▶ _TASK OBJECTIVE_
Continue the passage on private equity investment in healthcare, picking up after its last sentence.

▶ _TEXT SHOWN_
Deep pockets, industry expertise, meticulous research and the quest for investment gains make Private Equity a powerful force for growth and innovation in healthcare. Healthcare providers can learn a lot about the future of the industry - and their place in it - by studying Private Equity investment trends.
According to a recent Bureau of Labor Standards survey, 4 out of 5 of the fastest growing industry sectors through 2026 are healthcare related sectors as compared to other industry sectors in the U.S. economy. In other words, healthcare is hot.
Healthcare represents and will continue to represent the largest single industry in the United States for many years. In 2017, health care spending in America hit $3.5 trillion and the Center for Medicare and Medicaid Services projects that this amount will increase to $6 trillion by 2027.

[Dataset entries]

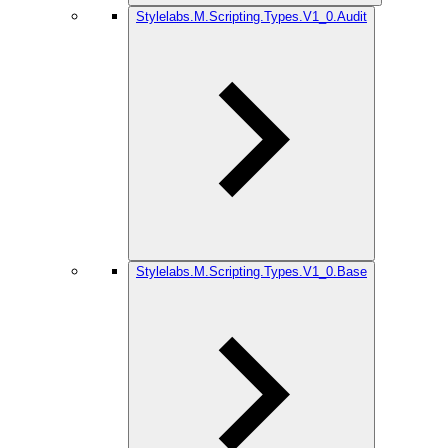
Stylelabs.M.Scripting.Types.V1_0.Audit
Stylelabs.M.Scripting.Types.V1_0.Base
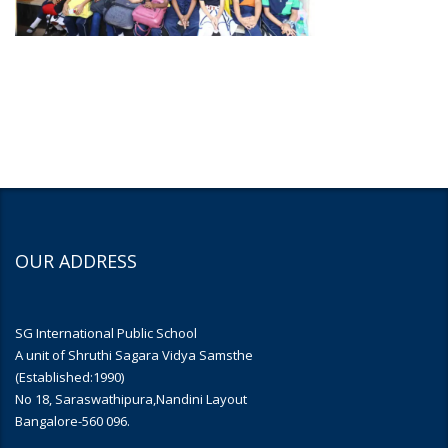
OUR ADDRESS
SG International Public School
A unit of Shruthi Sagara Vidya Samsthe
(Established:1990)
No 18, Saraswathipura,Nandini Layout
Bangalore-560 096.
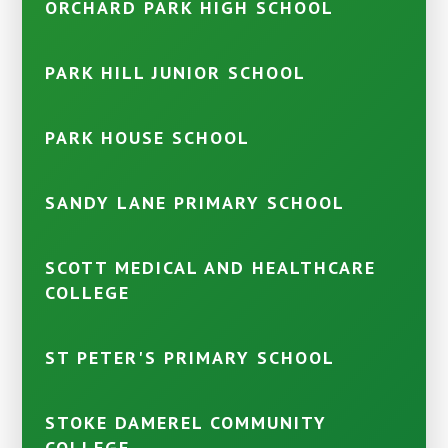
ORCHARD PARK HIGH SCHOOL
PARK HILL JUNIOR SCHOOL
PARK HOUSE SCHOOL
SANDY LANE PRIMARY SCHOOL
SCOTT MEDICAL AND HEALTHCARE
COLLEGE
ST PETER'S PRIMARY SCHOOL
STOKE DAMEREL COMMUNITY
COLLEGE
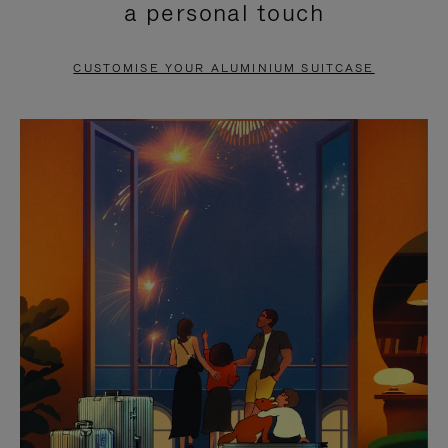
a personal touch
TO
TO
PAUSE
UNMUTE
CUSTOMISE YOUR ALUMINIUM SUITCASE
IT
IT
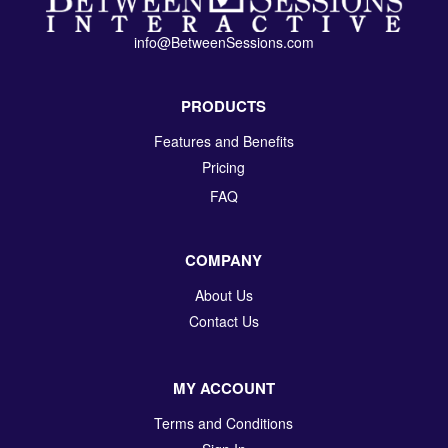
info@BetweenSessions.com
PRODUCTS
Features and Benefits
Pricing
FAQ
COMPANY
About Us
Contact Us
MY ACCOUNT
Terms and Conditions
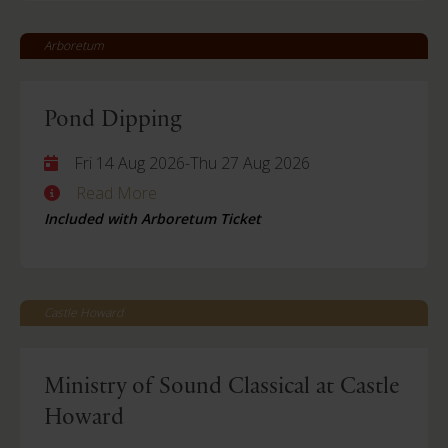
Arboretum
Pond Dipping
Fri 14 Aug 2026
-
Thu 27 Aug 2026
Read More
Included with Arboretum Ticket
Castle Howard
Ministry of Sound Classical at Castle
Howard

▶ _RESULT OF THIS EXERCISE_
Despite healthcare’s magnitude and influence, it has traditionally lagged in the adoption of technology. But that is rapidly changing as investors see enticing opportunities for return-on-investment in an industry that’s ripe for innovation. High on these investors’ lists are digital health and other digitally enabled technologies affecting diagnosis, treatment and patient services.
As many healthcare organizations are non-profit entities, investments in expensive technology have been challenging for them due to lack of capital. However, other sources of investment capital have emerged; ready to invest in new healthcare technology-based companies to help for-profit and nonprofit healthcare providers. One of the largest and most active of these investors has been Private Equity (PE).
The Role of Private Equity
Private Equity differs significantly from investments in publicly traded companies because it limits participation to institutions and wealthy, accredited individual investors who have a high risk tolerance and can dedicate substantial sums of money for extended time periods in the expectation of earning sizable financial returns.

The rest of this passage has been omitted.